Letter to the Editor:
GOD'S MESSAGE, June 2004, p.3

I HAVE READ several issues of your magazine. I greatly admire the way you tackle doctrinal issues by quoting directly from the scriptures. However, I find it disturbing that you use many Bible versions, and not stick to just one. Are you being subjective and arbitrary by choosing the version that suits your beliefs? Why the need to use different versions?

Kim Valdez
Oahu, Hawaii, U.S.A.

Editor's reply:

Using only one Bible version in both written and oral discourse seems practical and expedient. This would not pose any problem if and when those who translated various languages are completely free of bias or theologically neutral. Unfortunately, they are not. And this has resulted not only in differences in shades of meaning in some portions of the verse, but also  in differences in interpretation of the entire passage:  

"All translations involves interpretation. Interpretation, of course, involves the influence of theology; and as all translation involves interpretation, so all translation involves theology. ......... Translators cannot avoid totally the necessity of making interpretive decisions, nor can they avoid completely the influence of personal views of truth on their work. Translation in not hermeneutically neutral and translators are not theologically neutral." (Accuracy of Translation, p.41)

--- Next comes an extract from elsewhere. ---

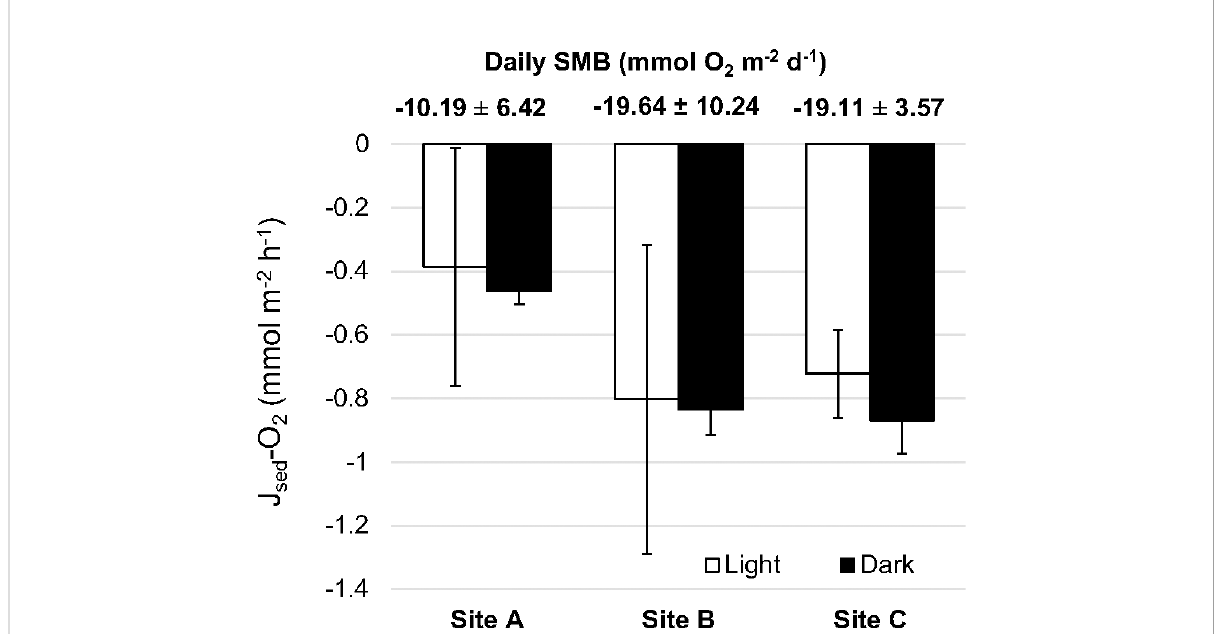
FIGURE 4 Sediment metabolic fl uxes of oxygen measured in light (white columns) and dark (black columns) conditions. Bars are mean ± SEM. Numbers above indicate the daily sediment metabolic balance (SMB) (mean ± SD) for each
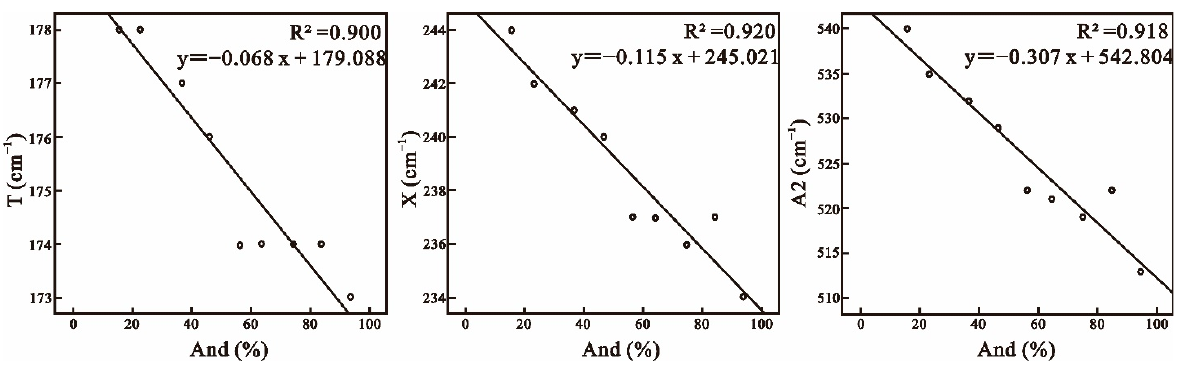
Figure 6. The linear fitting results between andradite content and Raman peaks (T, X, and A2). Table 5. The relationship between the garnet end member content and Raman peaks (cm − 1 ).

For these reasons there are times when it is necessary to choose the version that is not only easier to comprehend, but most of all renders the precise meaning---thus, the need to use more than one version of the Bible.

How do we determine which particular version of the Bible to use? Apostle Paul taught the guiding principle when it comes to the teachings written in the Holy Scriptures:

"But God has revealed them to us through His Spirit. For the Spirit searches all things, yes, the deep things of God."

"These things we also speak, not in words which man's wisdom teaches but which the Holy Spirit teaches, comparing spiritual things with spiritual" (I Cor. 2:10,13, New King James Version)

Spiritual truth must be compared with spiritual truths, and in doing so, there must be no contradiction. Hence, if a term or phrase in particular version contradicts the true doctrine, then there is an error in the translation. Therefore it behooves us to use a version that does not contradict the biblical truth.

However, an important thing must be understood when it come to comparing spiritual truths with spiritual truths. A preacher of the gospel must be sent or duly commissioned by God for him to receive the Holy Spirit and be able to correctly compare spiritual truths and spiritual things. Hence, not everyone can rightfully explain the contents of the Bible. Apostle Paul said,

"And how shall they preach unless they are sent? ..... (Rom. 10:15, ibid)

John the Baptist also taught the importance of being sent by God:

"The one whom God has sent speaks God's words, because God gives him the fullness of his Spirit." (Jn. 3:34, Today's English Version)

God gave the knowledge of His words only to His messengers. They are the ones entrusted with the ministry and the message of reconciliation (II Cor. 5:18-20), and thus they are the ones who can rightfully teach the contents of the Holy Scriptures. People should listen to their preaching to be able to know and understand the will of God expressed in His Holy book.